* **WHAT THIS TASK INVOLVES**: In the records below, find each line with "breast" and copy it.

** Opening STUDY MATERIAL block **

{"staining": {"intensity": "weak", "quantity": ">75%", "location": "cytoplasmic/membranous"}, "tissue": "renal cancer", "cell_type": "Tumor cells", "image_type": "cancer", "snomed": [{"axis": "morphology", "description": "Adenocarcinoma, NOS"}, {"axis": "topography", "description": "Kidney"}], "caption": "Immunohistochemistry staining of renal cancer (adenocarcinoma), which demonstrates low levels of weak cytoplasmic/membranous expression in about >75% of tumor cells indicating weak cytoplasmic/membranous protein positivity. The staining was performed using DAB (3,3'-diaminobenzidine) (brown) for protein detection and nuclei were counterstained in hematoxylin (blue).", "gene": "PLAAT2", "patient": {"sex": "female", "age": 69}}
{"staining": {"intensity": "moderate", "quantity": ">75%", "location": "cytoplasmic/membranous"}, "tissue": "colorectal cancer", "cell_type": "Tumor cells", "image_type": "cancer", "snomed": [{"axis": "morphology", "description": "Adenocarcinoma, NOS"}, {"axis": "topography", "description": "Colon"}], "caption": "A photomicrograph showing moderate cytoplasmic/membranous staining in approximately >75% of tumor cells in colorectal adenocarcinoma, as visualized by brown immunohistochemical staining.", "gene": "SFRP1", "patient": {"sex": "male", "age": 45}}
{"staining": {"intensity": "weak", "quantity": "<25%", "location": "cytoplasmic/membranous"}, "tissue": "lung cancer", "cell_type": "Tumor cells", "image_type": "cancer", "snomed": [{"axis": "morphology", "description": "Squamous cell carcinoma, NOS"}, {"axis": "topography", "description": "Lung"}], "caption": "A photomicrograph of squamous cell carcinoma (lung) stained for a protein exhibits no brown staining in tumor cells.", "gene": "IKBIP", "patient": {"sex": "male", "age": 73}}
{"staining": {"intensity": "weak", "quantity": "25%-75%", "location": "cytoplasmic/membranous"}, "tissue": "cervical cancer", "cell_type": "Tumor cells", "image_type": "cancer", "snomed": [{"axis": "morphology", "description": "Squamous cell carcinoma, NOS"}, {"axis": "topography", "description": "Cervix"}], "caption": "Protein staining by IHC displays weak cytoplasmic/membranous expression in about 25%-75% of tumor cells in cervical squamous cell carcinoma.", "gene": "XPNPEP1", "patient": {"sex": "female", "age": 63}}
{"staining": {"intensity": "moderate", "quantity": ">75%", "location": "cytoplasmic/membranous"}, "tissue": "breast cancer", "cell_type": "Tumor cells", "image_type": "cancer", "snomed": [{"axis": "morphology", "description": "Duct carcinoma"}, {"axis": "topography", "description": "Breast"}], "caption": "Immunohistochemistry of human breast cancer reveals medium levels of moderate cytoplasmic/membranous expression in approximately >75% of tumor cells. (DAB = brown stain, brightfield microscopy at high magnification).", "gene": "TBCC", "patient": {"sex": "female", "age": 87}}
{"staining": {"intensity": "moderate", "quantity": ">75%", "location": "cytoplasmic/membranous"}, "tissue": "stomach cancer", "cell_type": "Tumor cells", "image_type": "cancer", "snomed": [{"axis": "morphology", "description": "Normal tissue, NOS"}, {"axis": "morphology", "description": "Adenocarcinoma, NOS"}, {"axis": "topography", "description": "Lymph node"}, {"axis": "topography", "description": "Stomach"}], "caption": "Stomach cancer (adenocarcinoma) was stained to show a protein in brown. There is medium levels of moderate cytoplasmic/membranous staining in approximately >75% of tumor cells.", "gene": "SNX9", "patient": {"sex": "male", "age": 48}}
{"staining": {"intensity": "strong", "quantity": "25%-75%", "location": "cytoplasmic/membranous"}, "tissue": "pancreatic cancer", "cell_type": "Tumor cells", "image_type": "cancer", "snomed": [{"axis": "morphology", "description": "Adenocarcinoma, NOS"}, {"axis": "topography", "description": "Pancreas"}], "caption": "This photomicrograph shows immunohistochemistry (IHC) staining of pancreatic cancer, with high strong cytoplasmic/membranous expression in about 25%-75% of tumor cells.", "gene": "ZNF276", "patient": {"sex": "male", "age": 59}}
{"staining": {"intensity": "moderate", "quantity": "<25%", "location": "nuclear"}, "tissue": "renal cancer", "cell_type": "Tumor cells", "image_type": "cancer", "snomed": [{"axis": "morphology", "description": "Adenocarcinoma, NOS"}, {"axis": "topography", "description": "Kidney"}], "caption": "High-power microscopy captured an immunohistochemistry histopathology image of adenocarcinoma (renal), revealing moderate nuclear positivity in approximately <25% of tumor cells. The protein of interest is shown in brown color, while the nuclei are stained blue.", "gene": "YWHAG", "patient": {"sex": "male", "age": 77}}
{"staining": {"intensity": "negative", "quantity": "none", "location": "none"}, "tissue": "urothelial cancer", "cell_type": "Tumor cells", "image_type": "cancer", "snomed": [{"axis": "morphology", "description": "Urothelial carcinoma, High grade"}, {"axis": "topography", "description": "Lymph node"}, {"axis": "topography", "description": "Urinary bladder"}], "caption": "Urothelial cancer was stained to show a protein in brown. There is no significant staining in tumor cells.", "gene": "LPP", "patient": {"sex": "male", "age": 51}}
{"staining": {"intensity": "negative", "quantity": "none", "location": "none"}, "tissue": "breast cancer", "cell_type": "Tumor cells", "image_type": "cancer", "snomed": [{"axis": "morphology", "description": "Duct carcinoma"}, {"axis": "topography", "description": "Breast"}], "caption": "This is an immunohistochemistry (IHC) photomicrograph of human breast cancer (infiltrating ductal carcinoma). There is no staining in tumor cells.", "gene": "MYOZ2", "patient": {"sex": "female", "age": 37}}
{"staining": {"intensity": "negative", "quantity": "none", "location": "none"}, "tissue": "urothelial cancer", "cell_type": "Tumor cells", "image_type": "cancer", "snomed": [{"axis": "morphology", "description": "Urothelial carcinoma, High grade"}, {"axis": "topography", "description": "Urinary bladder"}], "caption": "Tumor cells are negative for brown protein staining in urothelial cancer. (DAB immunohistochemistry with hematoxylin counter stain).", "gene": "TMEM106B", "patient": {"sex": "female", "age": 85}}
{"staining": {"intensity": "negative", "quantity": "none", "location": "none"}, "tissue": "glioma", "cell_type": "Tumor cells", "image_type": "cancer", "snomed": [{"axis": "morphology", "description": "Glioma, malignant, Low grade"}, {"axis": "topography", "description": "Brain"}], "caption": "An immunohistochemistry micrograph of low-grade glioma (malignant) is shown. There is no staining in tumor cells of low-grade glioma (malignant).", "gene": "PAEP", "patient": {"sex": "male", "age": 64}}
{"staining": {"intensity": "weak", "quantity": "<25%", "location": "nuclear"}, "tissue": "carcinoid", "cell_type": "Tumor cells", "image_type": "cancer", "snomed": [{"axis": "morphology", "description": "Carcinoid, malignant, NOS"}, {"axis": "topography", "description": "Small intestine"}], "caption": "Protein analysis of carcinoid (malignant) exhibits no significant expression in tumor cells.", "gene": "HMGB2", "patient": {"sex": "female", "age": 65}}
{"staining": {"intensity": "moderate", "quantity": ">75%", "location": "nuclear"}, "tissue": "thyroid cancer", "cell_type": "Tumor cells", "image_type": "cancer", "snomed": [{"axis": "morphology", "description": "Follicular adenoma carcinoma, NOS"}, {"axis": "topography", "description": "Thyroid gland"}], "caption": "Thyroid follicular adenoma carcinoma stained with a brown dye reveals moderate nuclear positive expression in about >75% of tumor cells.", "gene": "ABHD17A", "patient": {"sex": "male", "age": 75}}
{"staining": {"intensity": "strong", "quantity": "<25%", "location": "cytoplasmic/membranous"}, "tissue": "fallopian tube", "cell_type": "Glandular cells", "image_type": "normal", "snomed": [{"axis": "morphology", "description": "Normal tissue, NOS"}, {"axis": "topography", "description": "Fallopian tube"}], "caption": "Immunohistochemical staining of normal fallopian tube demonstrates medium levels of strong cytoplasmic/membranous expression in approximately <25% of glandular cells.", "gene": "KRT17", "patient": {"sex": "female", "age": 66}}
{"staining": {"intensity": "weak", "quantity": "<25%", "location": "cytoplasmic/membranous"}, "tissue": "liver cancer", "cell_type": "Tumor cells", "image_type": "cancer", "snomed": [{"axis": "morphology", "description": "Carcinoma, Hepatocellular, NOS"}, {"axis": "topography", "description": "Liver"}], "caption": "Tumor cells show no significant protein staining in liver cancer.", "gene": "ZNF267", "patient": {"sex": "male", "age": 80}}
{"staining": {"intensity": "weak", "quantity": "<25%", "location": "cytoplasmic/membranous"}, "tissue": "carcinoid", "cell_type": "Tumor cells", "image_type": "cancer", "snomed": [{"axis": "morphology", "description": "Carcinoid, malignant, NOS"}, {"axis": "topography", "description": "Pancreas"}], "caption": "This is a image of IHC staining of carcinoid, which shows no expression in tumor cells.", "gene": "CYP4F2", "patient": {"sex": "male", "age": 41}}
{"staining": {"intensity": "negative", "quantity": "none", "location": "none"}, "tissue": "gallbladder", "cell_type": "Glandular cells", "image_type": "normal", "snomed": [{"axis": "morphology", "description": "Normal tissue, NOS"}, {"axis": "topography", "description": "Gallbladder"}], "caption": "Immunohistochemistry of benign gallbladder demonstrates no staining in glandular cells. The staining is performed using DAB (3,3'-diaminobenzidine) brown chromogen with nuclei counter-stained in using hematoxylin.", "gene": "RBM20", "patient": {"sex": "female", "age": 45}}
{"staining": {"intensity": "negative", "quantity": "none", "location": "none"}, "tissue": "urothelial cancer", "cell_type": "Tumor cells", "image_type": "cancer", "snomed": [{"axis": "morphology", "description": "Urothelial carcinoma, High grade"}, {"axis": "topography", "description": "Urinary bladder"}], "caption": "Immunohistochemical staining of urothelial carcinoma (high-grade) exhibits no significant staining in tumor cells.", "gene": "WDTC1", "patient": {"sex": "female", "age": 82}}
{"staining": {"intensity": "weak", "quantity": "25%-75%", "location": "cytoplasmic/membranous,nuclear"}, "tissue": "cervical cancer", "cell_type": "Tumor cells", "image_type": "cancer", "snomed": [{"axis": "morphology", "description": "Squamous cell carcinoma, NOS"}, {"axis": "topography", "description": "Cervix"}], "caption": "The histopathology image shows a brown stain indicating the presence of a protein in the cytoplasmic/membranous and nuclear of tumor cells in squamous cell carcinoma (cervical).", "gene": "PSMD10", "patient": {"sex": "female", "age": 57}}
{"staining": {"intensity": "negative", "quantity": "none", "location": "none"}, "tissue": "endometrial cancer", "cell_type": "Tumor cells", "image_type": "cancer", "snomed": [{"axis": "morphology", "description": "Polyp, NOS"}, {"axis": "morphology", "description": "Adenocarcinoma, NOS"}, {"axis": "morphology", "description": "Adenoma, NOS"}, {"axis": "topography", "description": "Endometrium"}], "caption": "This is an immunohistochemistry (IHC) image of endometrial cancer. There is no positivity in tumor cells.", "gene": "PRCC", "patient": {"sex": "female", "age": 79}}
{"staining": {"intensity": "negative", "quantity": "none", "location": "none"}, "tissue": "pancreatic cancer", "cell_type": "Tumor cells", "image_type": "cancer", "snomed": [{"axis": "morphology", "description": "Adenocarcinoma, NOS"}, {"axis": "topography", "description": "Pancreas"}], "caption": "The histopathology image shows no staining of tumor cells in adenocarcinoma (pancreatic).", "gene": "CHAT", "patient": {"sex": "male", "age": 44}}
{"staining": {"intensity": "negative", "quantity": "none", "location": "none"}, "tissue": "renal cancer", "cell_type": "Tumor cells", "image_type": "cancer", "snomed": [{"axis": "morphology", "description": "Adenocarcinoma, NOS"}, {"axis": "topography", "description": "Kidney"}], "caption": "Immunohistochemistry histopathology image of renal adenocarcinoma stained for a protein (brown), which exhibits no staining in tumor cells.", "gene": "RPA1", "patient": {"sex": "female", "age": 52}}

** Closing STUDY MATERIAL block **

* **RESPONSE TO THE TASK**:
{"staining": {"intensity": "moderate", "quantity": ">75%", "location": "cytoplasmic/membranous"}, "tissue": "breast cancer", "cell_type": "Tumor cells", "image_type": "cancer", "snomed": [{"axis": "morphology", "description": "Duct carcinoma"}, {"axis": "topography", "description": "Breast"}], "caption": "Immunohistochemistry of human breast cancer reveals medium levels of moderate cytoplasmic/membranous expression in approximately >75% of tumor cells. (DAB = brown stain, brightfield microscopy at high magnification).", "gene": "TBCC", "patient": {"sex": "female", "age": 87}}
{"staining": {"intensity": "negative", "quantity": "none", "location": "none"}, "tissue": "breast cancer", "cell_type": "Tumor cells", "image_type": "cancer", "snomed": [{"axis": "morphology", "description": "Duct carcinoma"}, {"axis": "topography", "description": "Breast"}], "caption": "This is an immunohistochemistry (IHC) photomicrograph of human breast cancer (infiltrating ductal carcinoma). There is no staining in tumor cells.", "gene": "MYOZ2", "patient": {"sex": "female", "age": 37}}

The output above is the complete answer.